A descoberta da escola de medicina avança nos esforços para prevenir e tratar a esclerose múltipla

Dec 10, 2023

8 de junho de 2023• Por Josh Barney, [email protected] Josh Barney, [email protected]

Os pesquisadores da UVA identificaram um gene que ajuda a impedir que o sistema imunológico do corpo ataque suas próprias células, como acontece nas doenças autoimunes. (Ilustração de Emily Faith Morgan)

Pesquisadores liderados pelo Dr. Mariano Garcia-Blanco, da Universidade da Virgínia, identificaram uma série de processos nas células que suprimem o risco de desenvolver esclerose múltipla, o que poderia levar a melhores terapias de prevenção e tratamento.

À frente dos processos celulares, os cientistas encontraram um gene que atua como um controlador mestre para muitos outros genes importantes em nossa suscetibilidade à esclerose múltipla e no funcionamento adequado de nosso sistema imunológico.

"É notável que uma proteína que desenrola o RNA seja um fator central na forma como reconhecemos nossas células como nossas, não devendo ser confundida com patógenos invasores", disse Garcia-Blanco, que preside o Departamento de Microbiologia, Imunologia e Biologia do Câncer, acrescentando que o novo entendimento pode ajudar a levar a tratamentos melhores e mais direcionados.

"Embora existam tratamentos eficazes para a esclerose múltipla e outras doenças autoimunes, a maioria deles leva à supressão geral do sistema imunológico e torna os pacientes suscetíveis a infecções ou incapazes de responder bem às vacinas", disse ele.
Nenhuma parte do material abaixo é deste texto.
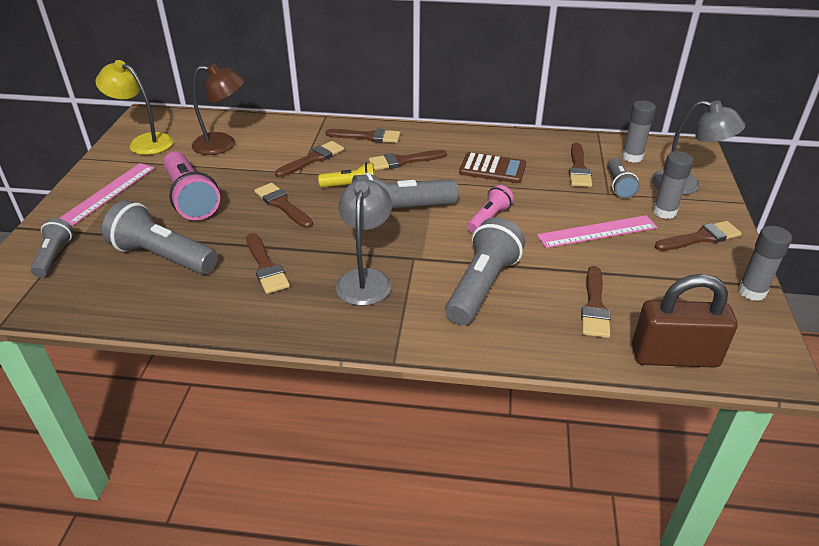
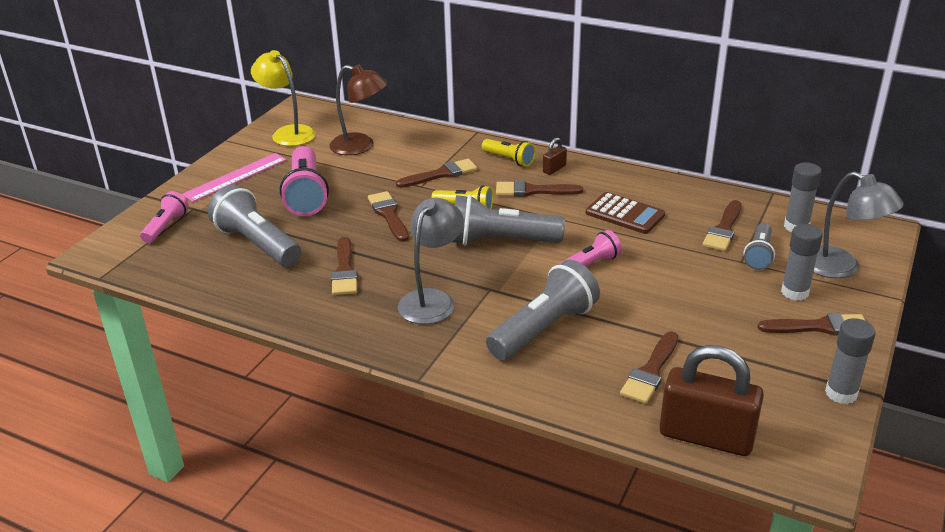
camera: 20 degrees right, 5 degrees down
grey flashlight [30,218,73,277] -> pink flashlight [140,191,189,243]
brown brush [325,129,401,143] -> yellow flashlight [482,139,535,167]
pink ruler [537,215,657,248] -> none
none -> brown padlock [543,138,567,175]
O Dr. Mariano Garcia-Blanco e colaboradores esclareceram como nosso sistema imunológico previne a EM – e identificaram várias áreas-chave onde as coisas podem dar errado. (Foto enviada)
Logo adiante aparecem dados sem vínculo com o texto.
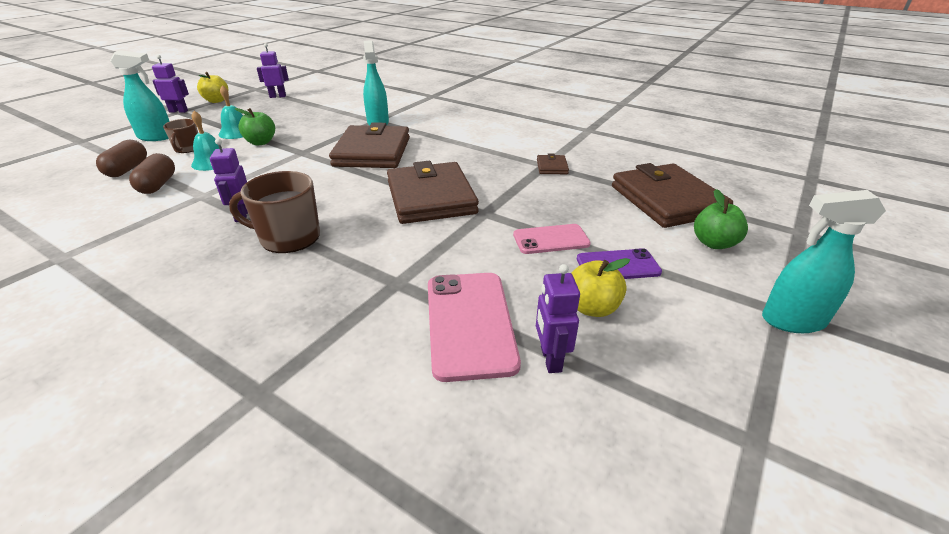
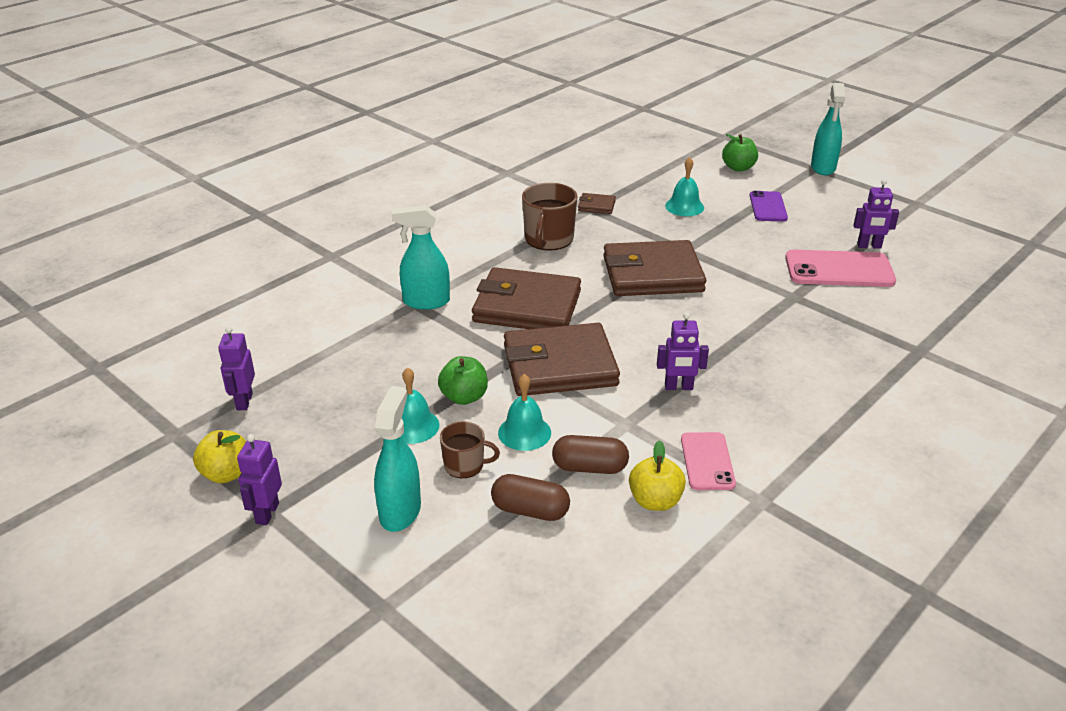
camera: 80 degrees left, 0 degrees up
brown mug [229,171,320,253] -> brown mug moved to [522,183,578,251]
pink phone [513,224,591,254] -> pink phone moved to [681,432,736,490]
yellow apple [571,258,630,317] -> yellow apple moved to [629,440,686,511]
brown wallet [612,163,733,228] -> brown wallet moved to [504,323,620,396]
none -> turquoise bell [665,157,704,216]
A esclerose múltipla é um distúrbio autoimune potencialmente incapacitante, no qual o sistema imunológico começa a atacar as coberturas semelhantes a bainhas que protegem os nervos. O dano interrompe a capacidade dos nervos de transmitir comunicações pelo corpo. Isso leva a sintomas como fraqueza e rigidez muscular, espasmos, fadiga, dormência e dificuldade de movimentação. Estima-se que a doença afete quase um milhão de americanos e quase 3 milhões de pessoas em todo o mundo.

O novo trabalho de Garcia-Blanco e seus colaboradores lança uma luz importante sobre como nosso sistema imunológico é calibrado para prevenir a EM. Ele também identifica vários lugares-chave onde as coisas podem dar errado.

Por exemplo, os pesquisadores concluíram que o gene mestre que identificaram, DDX39B, é um “guardião importante da tolerância imunológica”. Isso significa que ajuda a manter a resposta imune do corpo funcionando em níveis apropriados para que o sistema imunológico não comece a atacar as próprias células do corpo. É o que acontece na EM e em outras doenças autoimunes.

Este gene mestre, descobriram os pesquisadores, direciona a atividade de outro gene crítico na produção de importantes células imunológicas chamadas células T reguladoras (Tregs), anteriormente ligadas à EM. Este segundo gene, FOXP3, já é conhecido por desempenhar um papel crítico em doenças autoimunes.

Os novos insights ajudam médicos e cientistas a entender melhor as causas subjacentes da esclerose múltipla e fornecem alvos atraentes em seus esforços para desenvolver novos tratamentos e medidas preventivas.

Chloe Nagasawa, estudante de pós-graduação de Garcia-Blanco e segunda autora do novo artigo científico que descreve as descobertas, disse que o gene DDX39B pode ser ativado usando agonistas de moléculas pequenas em casos de doenças autoimunes.

"A esclerose múltipla causa um grande impacto nos pacientes e na sociedade, afetando desproporcionalmente mulheres jovens, e até o momento não há cura", disse Nagasawa. "Acreditamos que a compreensão básica dos mecanismos moleculares que sustentam a tolerância imunológica abrirá caminhos para uma terapia verdadeiramente direcionada".

Os pesquisadores têmpublicaram suas descobertas na revista científica eLife . . . . A equipe consistia em Minato Hirano, Gaddiel Galarza-Munoz, Chloe Nagasawa, Geraldine Schott, Liuyang Wang, Alejandro L. Antonia, Vaibhav Jain, Xiaoying Yu, Steven G. Widen, Farren BS Briggs, Simon G. Gregory, Dennis C. Ko , W. Samuel Fagg , Shelton S. Bradrick e Garcia-Blanco.